PROVIDED TEXT:
━━━━
The rats were assigned into four groups: sedentary control (C-Sed, ); exercised control (C-Ex, ); sedentary diabetes (DM-Sed, ); and exercised diabetes (DM-Ex, ). Diabetes was induced by intraperitoneal injection of streptozotocin (Sigma, St. Louis, MO, USA) at the dose of 50 mg/kg diluted in 0.01 M citrate buffer pH 4.5 [9, 39–41]. Seven days after streptozotocin administration, blood glucose was measured by glucometer (advantage); only rats with glycemia > 220 mg/dL were considered diabetic and included in the study .
After diabetes confirmation, exercise protocol was started in a treadmill (AVS Projects, São Paulo, Brazil) as previously described . The protocol was applied once a day, five days a week, for nine weeks. After the first week of animals adaptation (8 min, 8 m/min), exercise duration and speed were increased gradually up to 18 min/day at 11 m/min. In the first two weeks of training, the animals were subjected to low-voltage electrical stimulation to start the exercise. No animals were lost during exercise training.
Systolic blood pressure was measured at the end of experiment by the tail-cuff method  using an electrosphygmomanometer (Narco Bio-System, model 709-0610, International Biomedical Inc., USA).
2.1. Echocardiographic Study
Echocardiographic evaluation was performed using a commercially available echocardiograph (General Electric Medical Systems, Vivid S6, Tirat Carmel, Israel) equipped with a 5–11.5 MHz multifrequency probe. Rats were anesthetized by intraperitoneal injection of a mixture of ketamine (50 mg/kg) and xylazine (0.5 mg/kg). A two-dimensional parasternal short-axis view of the left ventricle (LV) was obtained at the level of the papillary muscles. M-mode tracings were obtained from short-axis views of the LV at or just below the tip of the mitral-valve leaflets and at the level of the aortic valve and left atrium [43–46]. M-mode LV images were printed on a black-and-white printer at a sweep speed of 200 mm/s. All LV structures were manually measured by the same observer (KO) according to the leading-edge method of the American Society of Echocardiography. The measurements obtained were the mean of at least five cardiac cycles on the M-mode tracings. The following structural variables were measured: left atrium (LA) diameter, LV diastolic and systolic diameters (LVDD and LVSD, resp.), LV diastolic posterior wall thickness (PWT), and aortic diameter (AO). LV relative wall thickness (RWT) was calculated by the following formula: 2 × PWT/LVDD. Left ventricular mass (LVM) was calculated using the following formula: [(LVDD + PWT + SWT)³ − (LVDD)³] × 1.04. Left ventricular function was assessed by the following parameters: endocardial fractional shortening (EFS), ejection fraction (EF), posterior wall shortening velocity (PWSV), early-to-late diastolic mitral inflow velocities ratio (E/A ratio), and E wave deceleration time (EDT). A joint assessment of diastolic and systolic LV function was performed by the myocardial performance index (Tei index).
━━━━
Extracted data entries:

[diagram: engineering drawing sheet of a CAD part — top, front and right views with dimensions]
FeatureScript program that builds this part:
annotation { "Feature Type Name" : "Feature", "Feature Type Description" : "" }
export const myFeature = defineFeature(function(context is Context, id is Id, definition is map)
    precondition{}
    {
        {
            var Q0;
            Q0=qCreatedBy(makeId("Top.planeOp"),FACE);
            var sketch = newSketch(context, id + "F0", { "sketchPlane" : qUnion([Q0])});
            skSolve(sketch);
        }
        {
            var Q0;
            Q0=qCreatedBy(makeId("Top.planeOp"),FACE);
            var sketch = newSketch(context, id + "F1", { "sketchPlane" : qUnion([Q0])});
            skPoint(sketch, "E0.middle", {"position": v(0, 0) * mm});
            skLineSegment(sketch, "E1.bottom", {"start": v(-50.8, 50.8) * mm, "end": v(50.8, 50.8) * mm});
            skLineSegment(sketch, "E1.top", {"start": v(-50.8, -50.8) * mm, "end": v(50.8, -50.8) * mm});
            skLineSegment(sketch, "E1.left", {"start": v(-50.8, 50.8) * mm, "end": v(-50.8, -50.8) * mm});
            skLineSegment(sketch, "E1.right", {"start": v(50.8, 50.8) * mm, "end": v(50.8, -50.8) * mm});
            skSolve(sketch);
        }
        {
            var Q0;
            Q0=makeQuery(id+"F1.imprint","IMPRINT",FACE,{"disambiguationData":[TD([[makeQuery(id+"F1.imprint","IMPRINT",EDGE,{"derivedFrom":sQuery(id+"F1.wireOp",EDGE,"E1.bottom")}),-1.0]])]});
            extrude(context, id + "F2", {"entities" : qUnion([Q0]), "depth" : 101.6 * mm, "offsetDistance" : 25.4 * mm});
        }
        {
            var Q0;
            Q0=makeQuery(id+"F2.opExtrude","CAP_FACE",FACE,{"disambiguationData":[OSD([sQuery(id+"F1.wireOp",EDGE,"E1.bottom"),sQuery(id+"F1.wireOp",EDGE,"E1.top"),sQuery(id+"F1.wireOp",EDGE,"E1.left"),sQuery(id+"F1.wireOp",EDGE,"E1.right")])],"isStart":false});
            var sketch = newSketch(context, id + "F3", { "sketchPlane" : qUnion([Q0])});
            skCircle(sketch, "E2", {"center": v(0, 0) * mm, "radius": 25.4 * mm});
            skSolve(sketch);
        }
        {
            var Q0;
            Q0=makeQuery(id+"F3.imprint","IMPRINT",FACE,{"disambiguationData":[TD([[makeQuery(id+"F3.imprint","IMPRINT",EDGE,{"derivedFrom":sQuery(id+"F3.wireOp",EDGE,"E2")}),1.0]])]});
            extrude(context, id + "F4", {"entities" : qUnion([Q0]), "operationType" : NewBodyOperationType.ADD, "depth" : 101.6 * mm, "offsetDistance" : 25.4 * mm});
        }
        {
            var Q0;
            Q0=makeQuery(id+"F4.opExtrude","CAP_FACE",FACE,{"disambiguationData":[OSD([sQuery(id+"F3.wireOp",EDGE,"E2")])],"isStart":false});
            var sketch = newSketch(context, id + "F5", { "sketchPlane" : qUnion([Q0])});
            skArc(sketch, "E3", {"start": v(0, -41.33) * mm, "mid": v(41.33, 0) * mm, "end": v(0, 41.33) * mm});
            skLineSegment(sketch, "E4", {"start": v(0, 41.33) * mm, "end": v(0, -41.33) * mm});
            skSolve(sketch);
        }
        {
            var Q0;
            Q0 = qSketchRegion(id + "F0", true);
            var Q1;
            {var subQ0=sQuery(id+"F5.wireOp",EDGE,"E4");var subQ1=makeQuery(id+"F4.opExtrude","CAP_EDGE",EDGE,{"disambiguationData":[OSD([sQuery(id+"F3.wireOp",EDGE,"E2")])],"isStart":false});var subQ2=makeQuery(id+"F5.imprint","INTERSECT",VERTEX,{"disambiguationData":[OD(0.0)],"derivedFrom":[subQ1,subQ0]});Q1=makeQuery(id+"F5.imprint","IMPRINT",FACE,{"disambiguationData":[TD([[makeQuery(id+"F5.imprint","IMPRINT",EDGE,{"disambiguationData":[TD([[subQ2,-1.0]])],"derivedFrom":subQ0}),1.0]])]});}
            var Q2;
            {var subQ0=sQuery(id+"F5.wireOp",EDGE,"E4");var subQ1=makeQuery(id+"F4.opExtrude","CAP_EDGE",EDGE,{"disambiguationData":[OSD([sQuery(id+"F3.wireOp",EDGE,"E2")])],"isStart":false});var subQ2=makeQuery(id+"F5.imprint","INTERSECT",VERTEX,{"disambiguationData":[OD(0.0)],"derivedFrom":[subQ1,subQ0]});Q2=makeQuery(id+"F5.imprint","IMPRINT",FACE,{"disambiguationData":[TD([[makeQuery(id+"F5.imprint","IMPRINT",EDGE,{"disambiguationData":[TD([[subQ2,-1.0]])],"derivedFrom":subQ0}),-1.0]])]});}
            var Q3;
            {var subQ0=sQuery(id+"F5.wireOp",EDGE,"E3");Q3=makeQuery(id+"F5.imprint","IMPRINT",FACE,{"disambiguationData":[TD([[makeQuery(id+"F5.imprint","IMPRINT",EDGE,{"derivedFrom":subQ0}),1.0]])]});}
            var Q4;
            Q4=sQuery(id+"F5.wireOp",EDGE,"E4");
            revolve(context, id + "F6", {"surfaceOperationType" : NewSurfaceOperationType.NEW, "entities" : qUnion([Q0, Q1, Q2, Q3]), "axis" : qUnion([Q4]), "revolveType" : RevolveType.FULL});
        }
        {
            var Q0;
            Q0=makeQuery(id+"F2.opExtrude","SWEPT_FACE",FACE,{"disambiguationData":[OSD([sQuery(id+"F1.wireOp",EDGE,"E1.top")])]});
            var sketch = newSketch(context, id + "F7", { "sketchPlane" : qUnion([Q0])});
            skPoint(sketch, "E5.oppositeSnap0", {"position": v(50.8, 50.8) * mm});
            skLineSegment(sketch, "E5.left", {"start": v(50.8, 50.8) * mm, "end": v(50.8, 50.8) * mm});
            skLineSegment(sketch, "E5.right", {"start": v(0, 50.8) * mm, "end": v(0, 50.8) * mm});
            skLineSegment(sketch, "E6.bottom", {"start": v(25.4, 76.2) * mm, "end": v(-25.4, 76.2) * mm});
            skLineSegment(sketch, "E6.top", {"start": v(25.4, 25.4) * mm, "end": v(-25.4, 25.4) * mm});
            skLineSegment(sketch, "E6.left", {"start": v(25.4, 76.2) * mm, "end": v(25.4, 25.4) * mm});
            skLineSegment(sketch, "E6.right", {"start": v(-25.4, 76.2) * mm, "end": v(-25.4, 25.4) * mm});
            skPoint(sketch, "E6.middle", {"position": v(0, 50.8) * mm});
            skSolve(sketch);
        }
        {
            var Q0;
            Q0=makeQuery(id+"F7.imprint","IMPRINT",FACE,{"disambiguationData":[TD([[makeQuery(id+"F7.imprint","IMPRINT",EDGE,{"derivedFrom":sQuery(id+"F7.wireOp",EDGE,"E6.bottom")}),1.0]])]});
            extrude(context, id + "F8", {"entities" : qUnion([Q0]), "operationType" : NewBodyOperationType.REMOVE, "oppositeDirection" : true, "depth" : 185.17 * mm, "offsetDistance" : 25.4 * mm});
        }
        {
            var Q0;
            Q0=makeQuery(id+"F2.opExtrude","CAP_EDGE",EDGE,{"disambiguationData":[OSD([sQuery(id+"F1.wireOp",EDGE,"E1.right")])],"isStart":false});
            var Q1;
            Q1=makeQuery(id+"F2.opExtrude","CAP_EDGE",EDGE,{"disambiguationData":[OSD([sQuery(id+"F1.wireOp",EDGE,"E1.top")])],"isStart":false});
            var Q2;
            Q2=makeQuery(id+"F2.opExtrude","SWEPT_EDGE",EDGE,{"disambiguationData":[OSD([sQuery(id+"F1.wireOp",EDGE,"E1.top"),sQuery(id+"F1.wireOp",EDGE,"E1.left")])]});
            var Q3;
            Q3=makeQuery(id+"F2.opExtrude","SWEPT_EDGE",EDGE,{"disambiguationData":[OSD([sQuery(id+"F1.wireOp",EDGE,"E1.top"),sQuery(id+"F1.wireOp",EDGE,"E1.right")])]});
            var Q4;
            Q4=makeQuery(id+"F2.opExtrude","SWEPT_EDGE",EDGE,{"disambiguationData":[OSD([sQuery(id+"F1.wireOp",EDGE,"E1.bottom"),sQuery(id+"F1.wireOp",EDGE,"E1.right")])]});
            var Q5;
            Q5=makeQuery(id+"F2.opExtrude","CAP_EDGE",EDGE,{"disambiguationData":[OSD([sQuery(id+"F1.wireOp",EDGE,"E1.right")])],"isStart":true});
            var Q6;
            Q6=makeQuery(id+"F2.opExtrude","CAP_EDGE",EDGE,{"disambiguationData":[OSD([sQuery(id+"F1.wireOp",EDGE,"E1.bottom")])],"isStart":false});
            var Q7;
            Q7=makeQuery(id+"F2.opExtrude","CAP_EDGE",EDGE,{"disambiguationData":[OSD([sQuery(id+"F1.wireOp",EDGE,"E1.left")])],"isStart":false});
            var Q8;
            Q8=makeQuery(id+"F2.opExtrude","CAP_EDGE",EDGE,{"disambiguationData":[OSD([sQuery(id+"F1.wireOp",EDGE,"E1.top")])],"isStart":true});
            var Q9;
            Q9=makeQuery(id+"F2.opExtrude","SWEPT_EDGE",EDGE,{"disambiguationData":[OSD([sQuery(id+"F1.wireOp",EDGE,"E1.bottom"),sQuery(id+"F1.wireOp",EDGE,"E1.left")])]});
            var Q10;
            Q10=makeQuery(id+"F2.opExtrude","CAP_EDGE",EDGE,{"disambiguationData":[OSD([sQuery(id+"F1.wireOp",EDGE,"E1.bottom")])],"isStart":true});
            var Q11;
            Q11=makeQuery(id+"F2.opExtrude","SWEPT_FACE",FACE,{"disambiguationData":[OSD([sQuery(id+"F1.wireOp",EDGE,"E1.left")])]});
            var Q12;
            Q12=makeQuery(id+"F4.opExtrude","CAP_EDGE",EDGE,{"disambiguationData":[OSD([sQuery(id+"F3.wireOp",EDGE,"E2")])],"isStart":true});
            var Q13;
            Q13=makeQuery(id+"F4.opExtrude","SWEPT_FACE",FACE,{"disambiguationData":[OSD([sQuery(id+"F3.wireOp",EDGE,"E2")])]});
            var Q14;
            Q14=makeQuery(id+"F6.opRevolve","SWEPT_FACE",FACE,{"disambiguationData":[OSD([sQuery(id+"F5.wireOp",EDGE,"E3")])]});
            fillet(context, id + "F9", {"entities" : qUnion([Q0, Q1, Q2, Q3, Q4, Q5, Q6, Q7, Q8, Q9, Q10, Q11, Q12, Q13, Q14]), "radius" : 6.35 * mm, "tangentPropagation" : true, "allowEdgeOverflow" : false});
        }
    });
━━━━
TASK REQUIREMENTS:
1/ In the rat study text, what blood glucose level did a rat need to be classed as diabetic?
2/ Reproduce the stretch of the rat study text from "The rats were" through "the study .".

TASK SOLUTIONS:
1/ Glycemia above 220 mg/dL.

2/
The rats were assigned into four groups: sedentary control (C-Sed, ); exercised control (C-Ex, ); sedentary diabetes (DM-Sed, ); and exercised diabetes (DM-Ex, ). Diabetes was induced by intraperitoneal injection of streptozotocin (Sigma, St. Louis, MO, USA) at the dose of 50 mg/kg diluted in 0.01 M citrate buffer pH 4.5 [9, 39–41]. Seven days after streptozotocin administration, blood glucose was measured by glucometer (advantage); only rats with glycemia > 220 mg/dL were considered diabetic and included in the study .